- Warren Buffett says successful investments are often companies that are low-cost producers or that own powerful brands.
- "The most important thing [is] trying to find a business with a wide and long-lasting moat around it … protecting a terrific economic castle with an honest lord in charge of the castle," he said.
Warren Buffett believes the "most important" factor to pick a successful investment is judging the durability of a company's competitive advantage or so-called "moat."
Buffett explained how an investor can assess a company's "moat" during a Berkshire Hathaway annual shareholder meeting in 1995, in a clip found using CNBC's Warren Buffett Archive.
"The most important thing [is] trying to find a business with a wide and long-lasting moat around it … protecting a terrific economic castle with an honest lord in charge of the castle," Buffett said.

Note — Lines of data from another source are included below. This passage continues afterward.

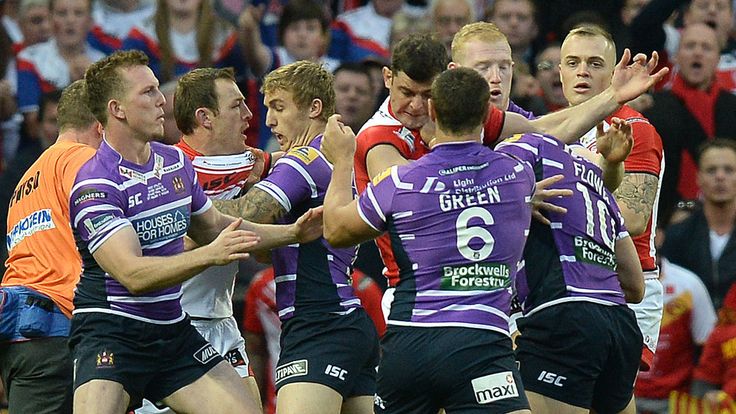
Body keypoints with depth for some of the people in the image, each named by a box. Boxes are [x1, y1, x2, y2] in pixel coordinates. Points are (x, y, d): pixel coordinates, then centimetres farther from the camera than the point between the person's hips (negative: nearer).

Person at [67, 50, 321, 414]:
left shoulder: (176, 162, 8)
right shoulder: (96, 183, -17)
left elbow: (213, 228, 25)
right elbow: (133, 274, -26)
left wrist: (293, 233, 17)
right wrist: (209, 255, -35)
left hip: (174, 332, 7)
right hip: (110, 332, -7)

The billionaire investor said one type of competitive advantage is when a company is the low-cost producer due to economies of scale or a better business model. Buffett repeatedly has cited the example of Berkshire Hathaway's auto insurance subsidiary Geico, which markets directly to consumers without using local insurance agents. Therefore, the company is able to offer lower prices due to its cost structure.
The second type of competitive advantage is when a company owns a powerful product franchise or brand that consumers are willing to pay up for. He used the examples of Coca-Cola and See's Candies as businesses with this type of pricing power.
Buffett also shared the important questions he asks when assessing the "moat" of a company:
"We are trying to figure out what is keeping — why is that castle still standing? And what's going to keep it standing or cause it not to be standing five, 10, 20 years from now. What are the key factors? And how permanent are they? How much do they depend on the genius of the lord in the castle?"